■ Document extract
□ □ □
Semantic-Ticket-Search

Detect and automatically merge duplicate Freshservice tickets using state-of-the-art sentence embeddings, FAISS Approximate-Nearest-Neighbours (ANN) search and department-aware filtering with domain-specific heuristics.

The repository contains everything needed to train a similarity index from your historical tickets and serve a low-latency API that can be wired to a Freshservice webhook.

✨ Features

• End-to-end pipeline: data harvest → embedding → ANN index → real-time duplicate detection
• Language-agnostic – powered by Sentence-Transformers
• ⚡ <10 ms query latency with in-memory FAISS
• Hot-reload of new snapshots without downtime
• Smart merge workaround implemented via Freshservice REST API (adds notes + closes duplicate)
□ □ □
■ Data excerpts
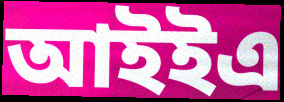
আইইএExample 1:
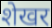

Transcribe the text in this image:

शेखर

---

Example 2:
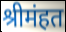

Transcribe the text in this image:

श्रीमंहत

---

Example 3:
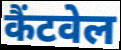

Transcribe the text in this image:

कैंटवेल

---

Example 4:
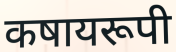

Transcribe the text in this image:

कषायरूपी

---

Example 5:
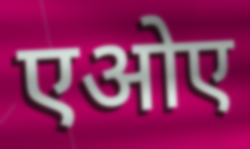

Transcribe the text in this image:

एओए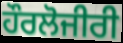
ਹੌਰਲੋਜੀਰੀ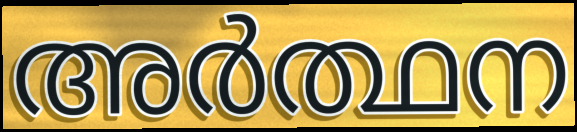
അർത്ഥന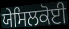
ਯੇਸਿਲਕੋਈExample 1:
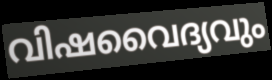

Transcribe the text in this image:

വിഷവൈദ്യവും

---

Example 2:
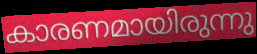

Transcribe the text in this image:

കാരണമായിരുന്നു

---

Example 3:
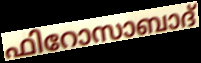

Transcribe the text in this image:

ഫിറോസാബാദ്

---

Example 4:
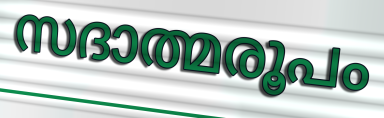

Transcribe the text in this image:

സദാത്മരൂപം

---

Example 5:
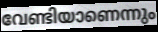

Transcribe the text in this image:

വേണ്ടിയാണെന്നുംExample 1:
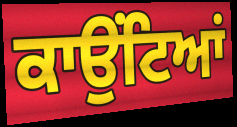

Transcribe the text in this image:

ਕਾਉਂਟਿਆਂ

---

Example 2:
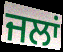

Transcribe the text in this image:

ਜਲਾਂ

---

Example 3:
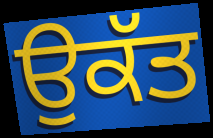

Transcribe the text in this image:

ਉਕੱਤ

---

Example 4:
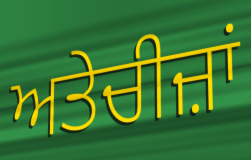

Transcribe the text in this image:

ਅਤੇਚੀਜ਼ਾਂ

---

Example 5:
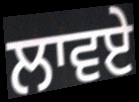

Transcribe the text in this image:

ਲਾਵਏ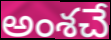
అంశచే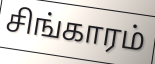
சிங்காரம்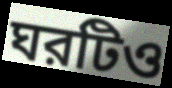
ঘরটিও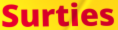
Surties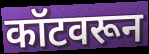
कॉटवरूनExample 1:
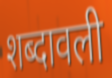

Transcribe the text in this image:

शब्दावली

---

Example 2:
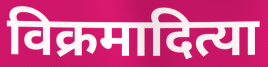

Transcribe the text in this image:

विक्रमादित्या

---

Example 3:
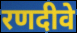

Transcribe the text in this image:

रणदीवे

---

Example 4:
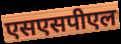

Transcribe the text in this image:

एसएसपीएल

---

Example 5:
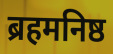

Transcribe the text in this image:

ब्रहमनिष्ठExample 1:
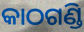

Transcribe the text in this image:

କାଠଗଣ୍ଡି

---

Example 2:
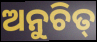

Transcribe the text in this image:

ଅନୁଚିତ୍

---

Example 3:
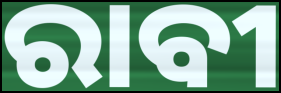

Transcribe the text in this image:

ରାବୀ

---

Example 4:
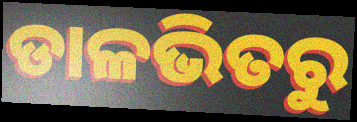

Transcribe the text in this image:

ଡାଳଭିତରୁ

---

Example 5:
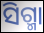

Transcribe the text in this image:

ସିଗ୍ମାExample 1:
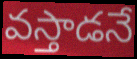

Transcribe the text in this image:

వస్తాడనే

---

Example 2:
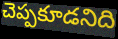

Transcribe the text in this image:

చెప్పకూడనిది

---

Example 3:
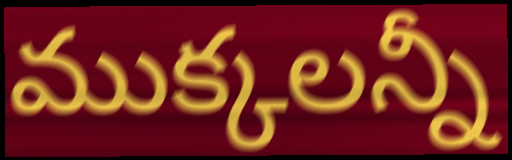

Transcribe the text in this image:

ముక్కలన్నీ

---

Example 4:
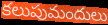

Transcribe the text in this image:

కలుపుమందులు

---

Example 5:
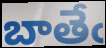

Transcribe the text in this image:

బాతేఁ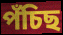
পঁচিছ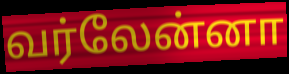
□ □ □
■ Written instruction
What is the stretch from "The repository contains" through "notes + closes duplicate)" in the duplicate-ticket search text? Return it word for word. The listing has nothing to do with this.

■ Correct result
The repository contains everything needed to train a similarity index from your historical tickets and serve a low-latency API that can be wired to a Freshservice webhook.

✨ Features

• End-to-end pipeline: data harvest → embedding → ANN index → real-time duplicate detection
• Language-agnostic – powered by Sentence-Transformers
• ⚡ <10 ms query latency with in-memory FAISS
• Hot-reload of new snapshots without downtime
• Smart merge workaround implemented via Freshservice REST API (adds notes + closes duplicate)